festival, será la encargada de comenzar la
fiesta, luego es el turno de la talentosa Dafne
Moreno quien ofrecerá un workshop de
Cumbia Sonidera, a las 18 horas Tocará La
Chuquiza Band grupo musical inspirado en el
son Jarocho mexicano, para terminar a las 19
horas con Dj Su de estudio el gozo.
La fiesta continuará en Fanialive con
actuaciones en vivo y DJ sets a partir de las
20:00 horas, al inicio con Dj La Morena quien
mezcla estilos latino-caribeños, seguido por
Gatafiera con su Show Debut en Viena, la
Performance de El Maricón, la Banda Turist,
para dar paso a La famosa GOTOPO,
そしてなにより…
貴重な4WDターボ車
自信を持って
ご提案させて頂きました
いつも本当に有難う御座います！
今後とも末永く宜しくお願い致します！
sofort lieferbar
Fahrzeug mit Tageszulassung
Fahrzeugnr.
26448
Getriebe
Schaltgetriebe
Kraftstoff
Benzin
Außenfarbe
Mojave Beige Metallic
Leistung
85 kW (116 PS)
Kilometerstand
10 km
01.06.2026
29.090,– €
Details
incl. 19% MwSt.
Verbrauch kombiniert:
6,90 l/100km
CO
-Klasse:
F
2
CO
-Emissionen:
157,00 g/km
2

===

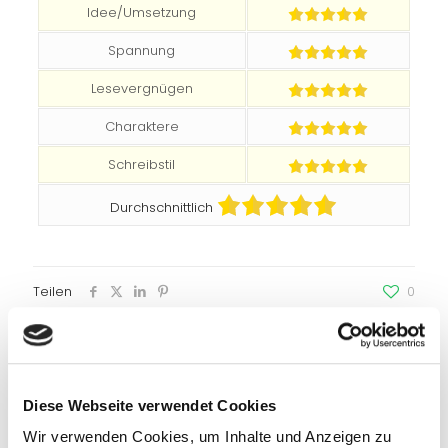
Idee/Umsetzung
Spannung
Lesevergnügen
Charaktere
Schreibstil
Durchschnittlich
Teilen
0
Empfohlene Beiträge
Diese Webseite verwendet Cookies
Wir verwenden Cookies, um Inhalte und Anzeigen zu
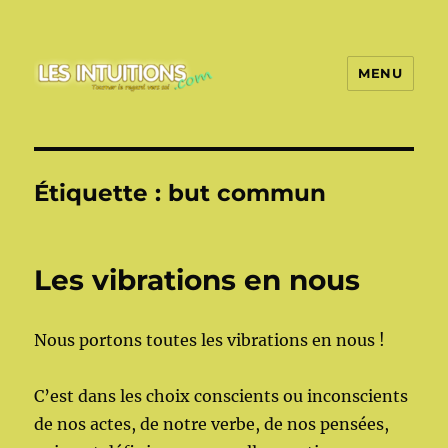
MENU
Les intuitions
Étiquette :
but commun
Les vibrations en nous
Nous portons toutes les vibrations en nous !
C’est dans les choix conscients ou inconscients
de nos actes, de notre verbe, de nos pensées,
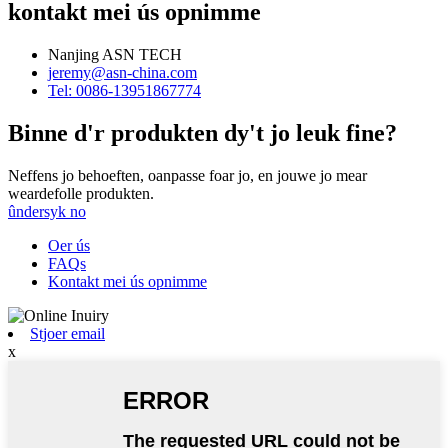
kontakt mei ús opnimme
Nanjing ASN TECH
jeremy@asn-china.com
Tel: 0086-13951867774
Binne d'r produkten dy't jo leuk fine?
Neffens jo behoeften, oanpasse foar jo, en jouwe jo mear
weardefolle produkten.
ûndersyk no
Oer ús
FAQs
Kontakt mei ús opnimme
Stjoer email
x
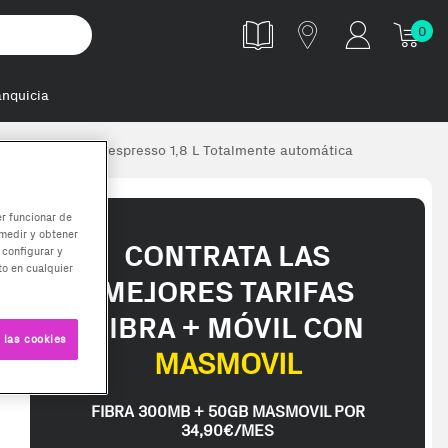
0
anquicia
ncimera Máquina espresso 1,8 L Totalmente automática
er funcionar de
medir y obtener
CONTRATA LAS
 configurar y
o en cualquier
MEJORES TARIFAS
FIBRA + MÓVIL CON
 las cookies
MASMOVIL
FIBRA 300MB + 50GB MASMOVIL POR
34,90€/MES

===

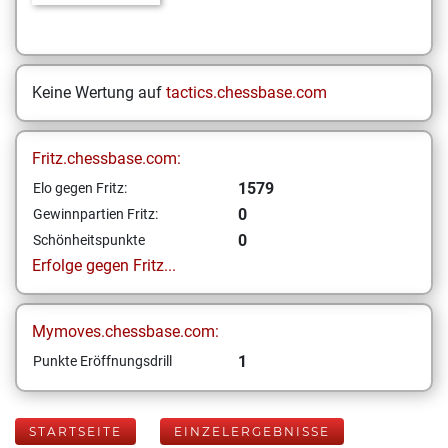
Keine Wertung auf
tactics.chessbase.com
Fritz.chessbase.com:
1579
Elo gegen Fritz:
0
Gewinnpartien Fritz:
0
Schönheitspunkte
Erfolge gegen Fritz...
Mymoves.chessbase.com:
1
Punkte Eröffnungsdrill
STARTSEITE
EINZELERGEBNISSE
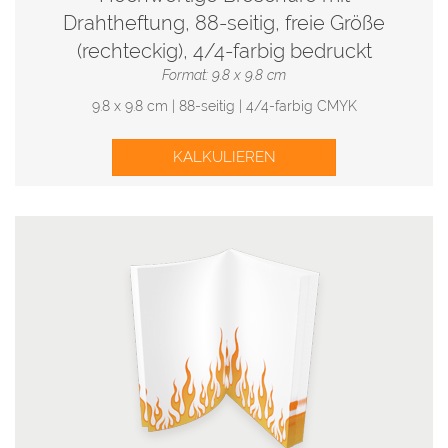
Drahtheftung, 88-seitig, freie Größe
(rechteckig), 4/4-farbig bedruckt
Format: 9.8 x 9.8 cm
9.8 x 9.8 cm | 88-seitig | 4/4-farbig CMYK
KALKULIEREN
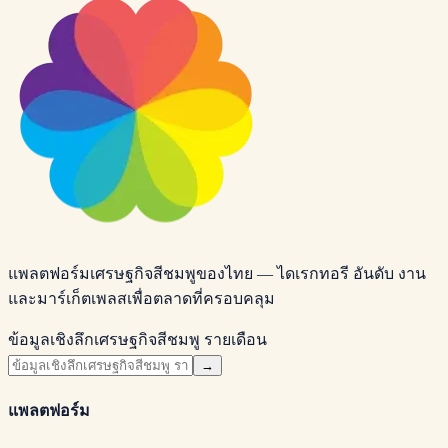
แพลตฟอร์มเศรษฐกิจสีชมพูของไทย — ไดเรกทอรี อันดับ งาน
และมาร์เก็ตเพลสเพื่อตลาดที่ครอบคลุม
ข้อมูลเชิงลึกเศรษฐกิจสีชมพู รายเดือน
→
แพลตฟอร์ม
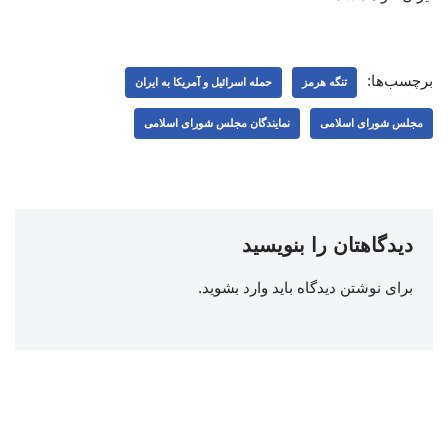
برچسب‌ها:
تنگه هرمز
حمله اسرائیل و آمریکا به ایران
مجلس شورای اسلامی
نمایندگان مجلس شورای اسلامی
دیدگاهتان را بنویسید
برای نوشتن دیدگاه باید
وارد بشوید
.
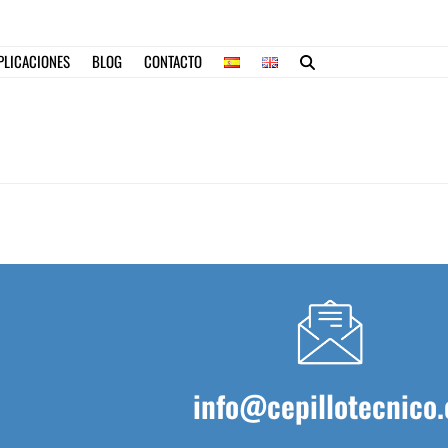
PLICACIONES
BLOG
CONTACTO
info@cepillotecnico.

===

▸ **Problem description**
Restate word for word every line from the one with "Format: 9.8 x 9.8 cm" up to and including the one with "نمایندگان مجلس شورای اسلامی" in the records above, minus the pictures.

▸ **Answer below**
Format: 9.8 x 9.8 cm
9.8 x 9.8 cm | 88-seitig | 4/4-farbig CMYK
KALKULIEREN
แพลตฟอร์มเศรษฐกิจสีชมพูของไทย — ไดเรกทอรี อันดับ งาน
และมาร์เก็ตเพลสเพื่อตลาดที่ครอบคลุม
ข้อมูลเชิงลึกเศรษฐกิจสีชมพู รายเดือน
→
แพลตฟอร์ม
برچسب‌ها:
تنگه هرمز
حمله اسرائیل و آمریکا به ایران
مجلس شورای اسلامی
نمایندگان مجلس شورای اسلامی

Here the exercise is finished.